Chief Justice John Roberts Jr. was evidently not pleased with the U.S. solicitor general, a view he made clear in a brief and pointed dissenting opinion Monday.

Roberts rarely displays annoyance with lawyers who make arguments before him or in their briefs. He is a stickler for procedure and has kept a reputation as an even-tempered justice.

In the case Myers v. United States, James Myers had filed a motion to proceed as a pauper and a petition for review. He was asking the justices whether the offense of “first-degree terroristic threatening” under Arkansas law qualified as a violent felony under the federal Armed Career Criminal Act. The U.S. Court of Appeals for the Eighth Circuit said it did qualify.

The Solicitor General's Office initially waived a response to Myers' petition, an indication that the government did not consider the petition worthy of review.

But the justices requested a response.

Noel Francisco, the U.S. solicitor general, told the high court that the Eighth Circuit correctly described the proper analysis under the Supreme Court's 2016 decision—in the case Mathis v.

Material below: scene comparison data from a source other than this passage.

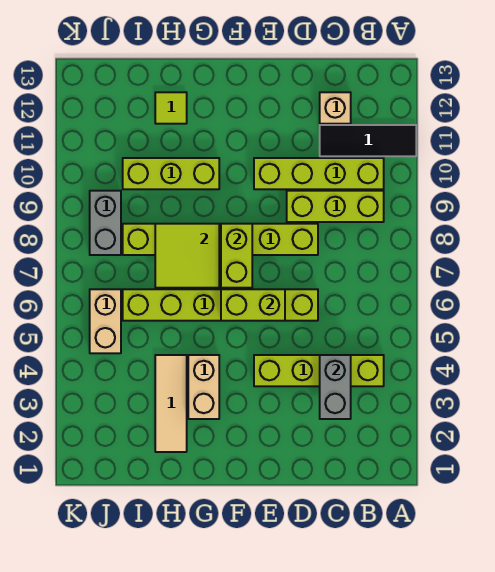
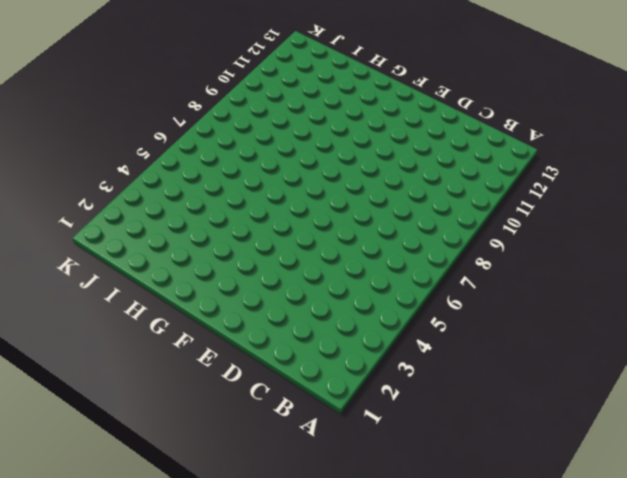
none -> black 1x3 tile [320,125,416,156]
none -> lime 1x4 brick [254,355,384,386]
none -> lime 1x3 brick [287,191,384,222]

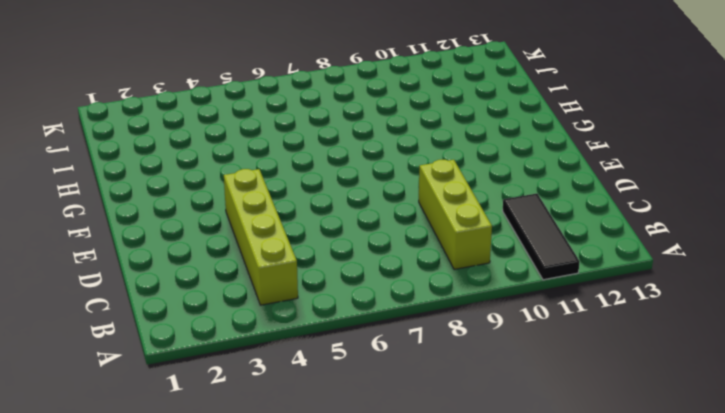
none -> lime 1x4 brick [254,158,384,189]
none -> tan 1x1 brick [320,92,351,124]
none -> lime 1x6 brick [123,289,318,321]

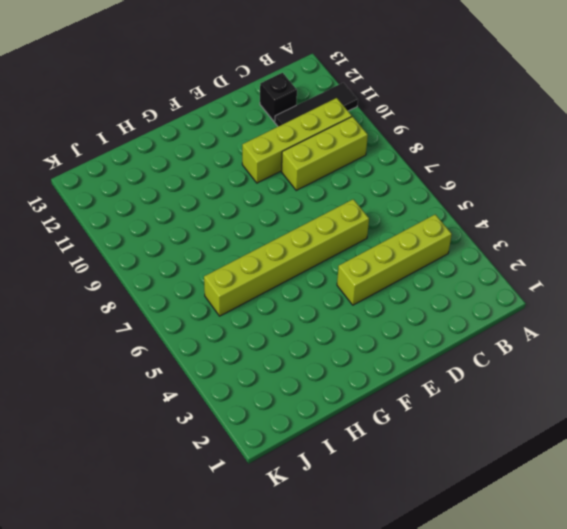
black 1x1 brick [260,73,297,122] -> tan 1x1 brick [320,92,351,124]
none -> lime 1x6 brick [123,224,318,255]
none -> tan 1x2 brick [188,355,219,419]
none -> lime 1x3 brick [123,158,219,189]

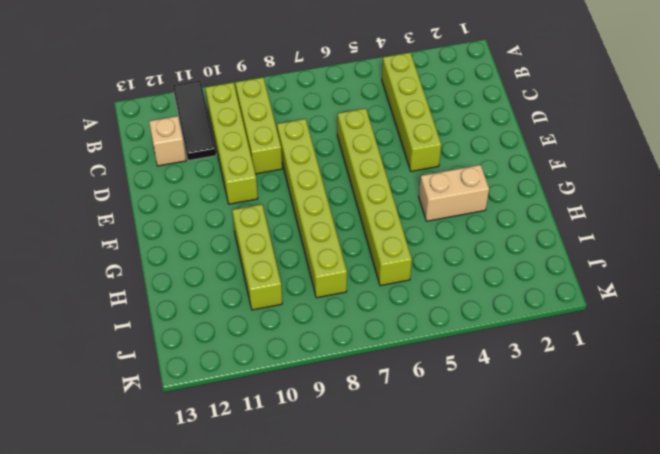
none -> tan 1x3 tile [155,355,187,452]
none -> lime 1x1 tile [155,92,187,124]
none -> tan 1x2 brick [90,289,121,353]

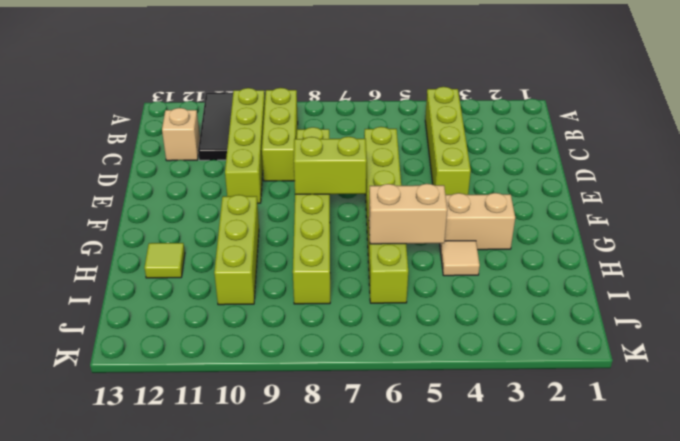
tan 1x1 tile [440,241,480,276] -> tan 1x3 tile [155,355,187,452]
tan 1x2 brick [369,184,447,244] -> tan 1x2 brick moved to [90,289,121,353]
none -> grey 1x2 brick [90,191,121,255]
none -> grey 1x2 brick [320,355,351,419]
none -> lime 1x2 brick [221,289,285,321]

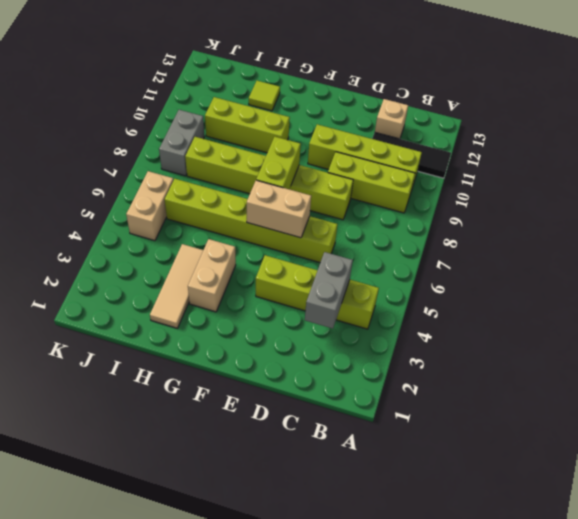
tan 1x2 brick [247,180,311,238] -> lime 1x2 brick [221,289,285,321]
none -> lime 2x2 tile [155,224,219,288]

United States—but “applied that analysis in a manner that is inconsistent with this court's decision.”

Francisco urged the Supreme Court to grant the petition, vacate the lower court judgment, and return the dispute for a “fresh application” of Mathis.

“A remand would permit the court of appeals to consider the substantial body of Arkansas case law supporting the conclusion that the statute's death-or-serious-injury language sets forth an element of the crime,” Francisco wrote.

Noel Francisco U.S. Solicitor General Noel Francisco. (Photo: Diego M. Radzinschi/NLJ)

And that is exactly what the majority did.

Roberts, however, who was joined by justices Clarence Thomas, Samuel Alito Jr. and Brett Kavanaugh, dissented.

Roberts said that nothing had changed since the Eighth Circuit concluded that Myers' conviction for first-degree terroristic threatening qualified as a violent felony under federal law.

Roberts added: “The government continues to believe that classification is correct, for the same reasons that it gave to the Eighth Circuit. But the solicitor general asks us to send the case back, and this court obliges, because he believes the Eighth Circuit made some mistakes in its legal analysis, even if it ultimately reached the right result.”

The chief justice continued: “He wants the hard-working judges of the Eighth Circuit to take a 'fresh' look at the case, so that they may 'consider the substantial body of Arkansas case law supporting the conclusion that the statute's death-or-serious injury language sets forth an element of the crime,' and then re-enter the same judgment the court vacates today.”

Vacating the judgment of a lower court, Roberts said, should be done only after “affording that court the courtesy of reviewing the case on the merits and identifying a controlling legal error. This case does not warrant our independent review.”

Roberts offered advice to Francisco about what he should have done about his concerns.

“If the government wants to ensure that the Eighth Circuit does not repeat its alleged error, it should have no difficulty presenting the matter to subsequent panels of the Eighth Circuit, employing the procedure for en banc review should it be necessary.”

If Roberts was unhappy, then Myers and his lawyer, Federal Public Defender Christopher Holt of Fayetteville, had to be pleased. They get another shot at convincing the lower court of their arguments.